(Records contained in a dataset)
____
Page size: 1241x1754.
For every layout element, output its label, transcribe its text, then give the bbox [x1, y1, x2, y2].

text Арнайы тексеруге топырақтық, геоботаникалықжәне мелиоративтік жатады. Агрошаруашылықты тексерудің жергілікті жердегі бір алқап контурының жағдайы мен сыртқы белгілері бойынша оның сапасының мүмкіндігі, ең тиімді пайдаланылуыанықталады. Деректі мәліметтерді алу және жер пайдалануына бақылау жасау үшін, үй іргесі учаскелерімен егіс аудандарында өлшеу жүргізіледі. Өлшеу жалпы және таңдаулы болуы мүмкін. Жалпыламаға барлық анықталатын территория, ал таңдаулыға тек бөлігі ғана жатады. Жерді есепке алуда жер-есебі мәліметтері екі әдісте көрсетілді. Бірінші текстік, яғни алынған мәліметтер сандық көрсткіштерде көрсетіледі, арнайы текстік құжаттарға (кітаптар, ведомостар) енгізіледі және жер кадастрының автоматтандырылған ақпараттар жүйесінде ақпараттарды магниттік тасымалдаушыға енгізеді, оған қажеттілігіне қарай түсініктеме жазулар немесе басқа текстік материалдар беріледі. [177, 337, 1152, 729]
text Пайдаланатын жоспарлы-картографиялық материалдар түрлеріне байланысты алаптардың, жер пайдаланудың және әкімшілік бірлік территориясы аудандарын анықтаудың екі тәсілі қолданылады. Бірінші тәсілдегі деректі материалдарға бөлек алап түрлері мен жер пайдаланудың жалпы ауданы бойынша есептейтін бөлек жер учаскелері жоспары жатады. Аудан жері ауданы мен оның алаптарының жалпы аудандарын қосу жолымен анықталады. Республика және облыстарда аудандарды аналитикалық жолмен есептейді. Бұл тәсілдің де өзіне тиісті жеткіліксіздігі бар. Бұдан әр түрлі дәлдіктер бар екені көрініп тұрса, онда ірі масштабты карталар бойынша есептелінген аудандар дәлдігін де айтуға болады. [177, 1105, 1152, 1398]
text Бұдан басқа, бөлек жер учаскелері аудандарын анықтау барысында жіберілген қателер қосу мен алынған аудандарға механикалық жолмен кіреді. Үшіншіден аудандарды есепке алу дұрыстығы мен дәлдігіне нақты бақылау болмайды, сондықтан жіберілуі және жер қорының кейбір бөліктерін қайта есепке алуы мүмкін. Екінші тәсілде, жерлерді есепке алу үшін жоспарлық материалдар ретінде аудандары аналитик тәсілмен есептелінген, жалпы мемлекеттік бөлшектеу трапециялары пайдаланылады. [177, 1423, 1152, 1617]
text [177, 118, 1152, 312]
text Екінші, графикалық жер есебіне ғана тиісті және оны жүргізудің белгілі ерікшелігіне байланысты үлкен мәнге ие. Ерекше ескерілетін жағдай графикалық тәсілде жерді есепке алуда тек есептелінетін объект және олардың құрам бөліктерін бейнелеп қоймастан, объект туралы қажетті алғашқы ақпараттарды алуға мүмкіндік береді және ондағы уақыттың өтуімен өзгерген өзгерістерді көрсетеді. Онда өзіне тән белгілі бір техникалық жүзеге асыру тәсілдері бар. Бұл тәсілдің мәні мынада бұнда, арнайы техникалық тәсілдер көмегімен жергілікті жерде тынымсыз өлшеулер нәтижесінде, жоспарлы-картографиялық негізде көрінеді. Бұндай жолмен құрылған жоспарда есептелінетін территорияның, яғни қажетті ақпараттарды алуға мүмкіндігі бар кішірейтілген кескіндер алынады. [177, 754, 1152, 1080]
____
Every entry is to be restated word for word, with nothing dropped.

Page size: 1241x1754.
For every layout element, output its label, transcribe its text, then give the bbox [x1, y1, x2, y2].

text Арнайы тексеруге топырақтық, геоботаникалықжәне мелиоративтік жатады. Агрошаруашылықты тексерудің жергілікті жердегі бір алқап контурының жағдайы мен сыртқы белгілері бойынша оның сапасының мүмкіндігі, ең тиімді пайдаланылуыанықталады. Деректі мәліметтерді алу және жер пайдалануына бақылау жасау үшін, үй іргесі учаскелерімен егіс аудандарында өлшеу жүргізіледі. Өлшеу жалпы және таңдаулы болуы мүмкін. Жалпыламаға барлық анықталатын территория, ал таңдаулыға тек бөлігі ғана жатады. Жерді есепке алуда жер-есебі мәліметтері екі әдісте көрсетілді. Бірінші текстік, яғни алынған мәліметтер сандық көрсткіштерде көрсетіледі, арнайы текстік құжаттарға (кітаптар, ведомостар) енгізіледі және жер кадастрының автоматтандырылған ақпараттар жүйесінде ақпараттарды магниттік тасымалдаушыға енгізеді, оған қажеттілігіне қарай түсініктеме жазулар немесе басқа текстік материалдар беріледі. [177, 337, 1152, 729]
text Пайдаланатын жоспарлы-картографиялық материалдар түрлеріне байланысты алаптардың, жер пайдаланудың және әкімшілік бірлік территориясы аудандарын анықтаудың екі тәсілі қолданылады. Бірінші тәсілдегі деректі материалдарға бөлек алап түрлері мен жер пайдаланудың жалпы ауданы бойынша есептейтін бөлек жер учаскелері жоспары жатады. Аудан жері ауданы мен оның алаптарының жалпы аудандарын қосу жолымен анықталады. Республика және облыстарда аудандарды аналитикалық жолмен есептейді. Бұл тәсілдің де өзіне тиісті жеткіліксіздігі бар. Бұдан әр түрлі дәлдіктер бар екені көрініп тұрса, онда ірі масштабты карталар бойынша есептелінген аудандар дәлдігін де айтуға болады. [177, 1105, 1152, 1398]
text Бұдан басқа, бөлек жер учаскелері аудандарын анықтау барысында жіберілген қателер қосу мен алынған аудандарға механикалық жолмен кіреді. Үшіншіден аудандарды есепке алу дұрыстығы мен дәлдігіне нақты бақылау болмайды, сондықтан жіберілуі және жер қорының кейбір бөліктерін қайта есепке алуы мүмкін. Екінші тәсілде, жерлерді есепке алу үшін жоспарлық материалдар ретінде аудандары аналитик тәсілмен есептелінген, жалпы мемлекеттік бөлшектеу трапециялары пайдаланылады. [177, 1423, 1152, 1617]
text [177, 118, 1152, 312]
text Екінші, графикалық жер есебіне ғана тиісті және оны жүргізудің белгілі ерікшелігіне байланысты үлкен мәнге ие. Ерекше ескерілетін жағдай графикалық тәсілде жерді есепке алуда тек есептелінетін объект және олардың құрам бөліктерін бейнелеп қоймастан, объект туралы қажетті алғашқы ақпараттарды алуға мүмкіндік береді және ондағы уақыттың өтуімен өзгерген өзгерістерді көрсетеді. Онда өзіне тән белгілі бір техникалық жүзеге асыру тәсілдері бар. Бұл тәсілдің мәні мынада бұнда, арнайы техникалық тәсілдер көмегімен жергілікті жерде тынымсыз өлшеулер нәтижесінде, жоспарлы-картографиялық негізде көрінеді. Бұндай жолмен құрылған жоспарда есептелінетін территорияның, яғни қажетті ақпараттарды алуға мүмкіндігі бар кішірейтілген кескіндер алынады. [177, 754, 1152, 1080]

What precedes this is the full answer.